Home || Political Parties || Polling Data || Ridings || Marginal Seats || Women & Elections || Election Laws || Links
Votes for Five Major Parties, 2006 & 2008
Voter Turnout in Historical Perspective
Much has been made of the general decline of voter turnout in recent Canadian elections. The historical record presents a useful perspective on this trend. It is certainly true that the percentage of registered voters who cast ballots has declined- - especially since 1993. However, it is important to note the number of fluctuations over the years of the numbers and percentage of registered voters as a percentage of the whole Canadian population (as measured at the census prior to the election). When one computes the percentage of votes cast as a percentage of the whole population, then the decline is not nearly so dramatic. Indeed, the 45% level registered in the 2000 and 2006 elections is well within the range of 40-50% of Canada's total population seen since 1935. Even the most recent election in 2008 remains within that historical range.
The reality of citizen participation is, however, more complex that those raw numbers suggest. The changes in age cohort shares of the population have had an effect over the years.

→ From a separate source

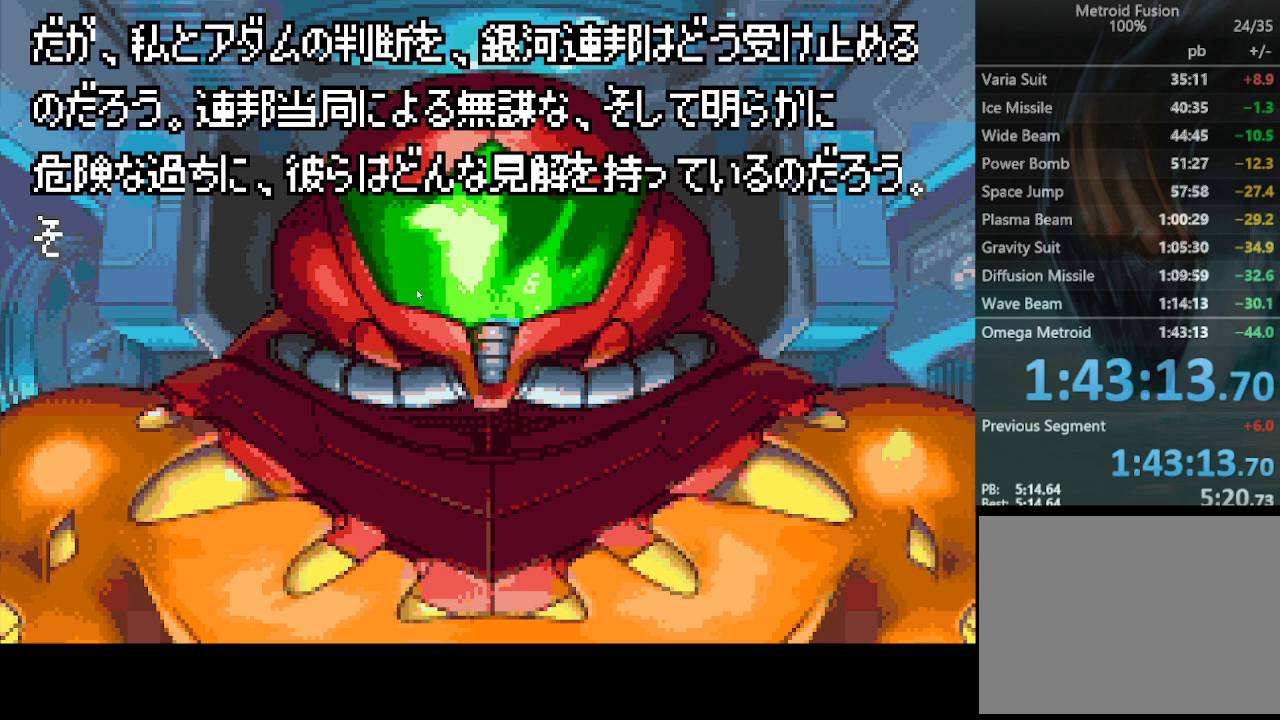
{"buttons": [], "events": [[133, "CIRCLE", "down"], [267, "CIRCLE", "up"], [400, "CIRCLE", "down"], [467, "CIRCLE", "up"]]}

For example, the portion of Canadians under 15 years of age has dropped from 32.5% in 1941 to 17.6% in 2006; this figure is calculated from Census data available at Stats Canada. With this change in demographics in mind, one actually should have seen an increase in the percentage of Canada's total population who vote in an election as the Canadian population aged.

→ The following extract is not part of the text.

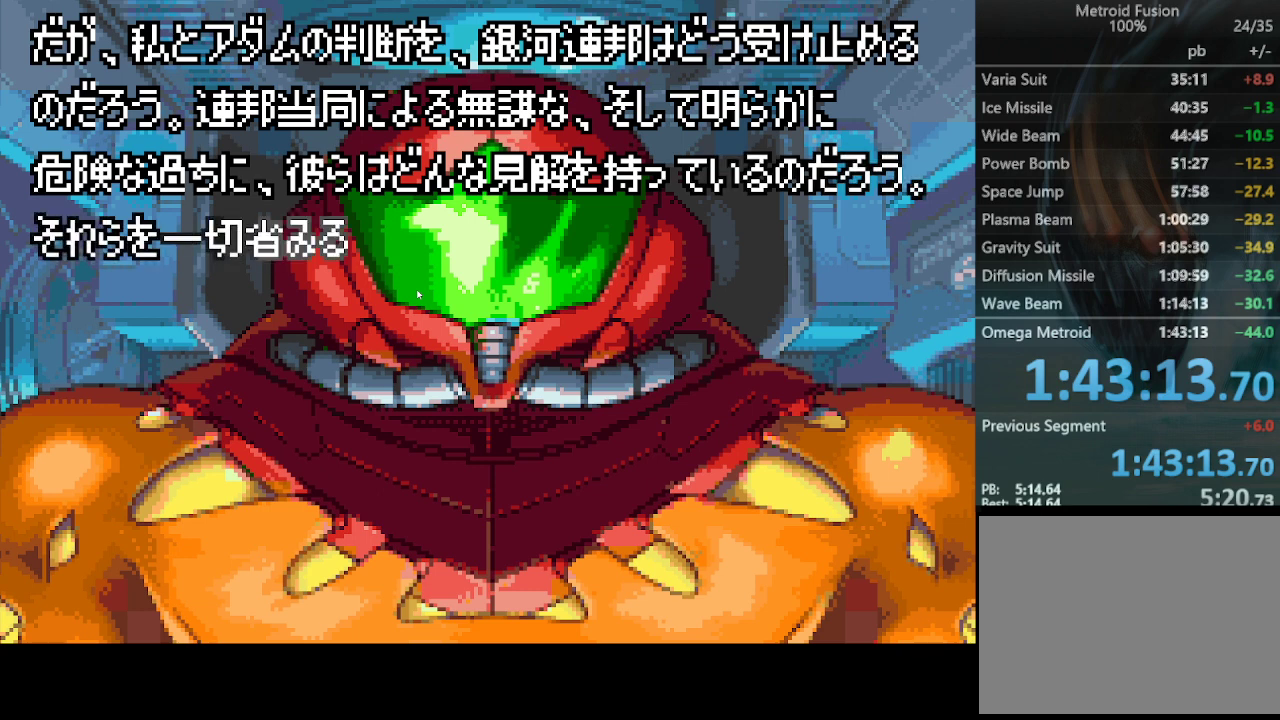
{"buttons": [], "events": [[100, "CIRCLE", "down"], [167, "CIRCLE", "up"]]}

Unfortunately, there are some fundamental problems when one tries to compare voter turnout over long periods of time. Because "turnout" is simply the percentage of the people on a list of eligible voters who actually vote, the reliability of that measure depends entirely on the accuracy of the list of eligible voters. In most of the second half of the 20th century federal election lists were compiled by door-to-door visits. Many people were not included on the lists who would otherwise have been entitled to vote. People who had no interest in voting could simply refuse to answer questions when the enumeration officials visited a neighbourhood.
As a result there has never been a completely accurate registration of all eligible voters. Various methods of compiling voter lists may have left from 5 to 15% of possible voters off the official lists. For example, Quebec's list of electors grew by over 13% in the two door-to-door enumerations undertaken for the 1994 and 1998 elections (see: Monique Michaud, Permanent List of Electors: The Quebec Experience). Thus, the official turnout figures for those two provincial elections cannot be directly compared.
The establishment of a permanent National Register of Voters for federal elections has not been entirely reliable either. For example, the official voter turnout figure in 2000 is 61.2%, but Elections Canada later realized that this was based on a voters' list that was artificially inflated by almost a million duplicate names. The actual turnout figure is now estimated to be about 64.1%. See the CBC News article about this updated information. Also, it is difficult to ascertain reliably how many non-voters are included in the electoral list, simply by checking the right box on their income tax form or by getting a driver's license, who are not legally qualified to vote.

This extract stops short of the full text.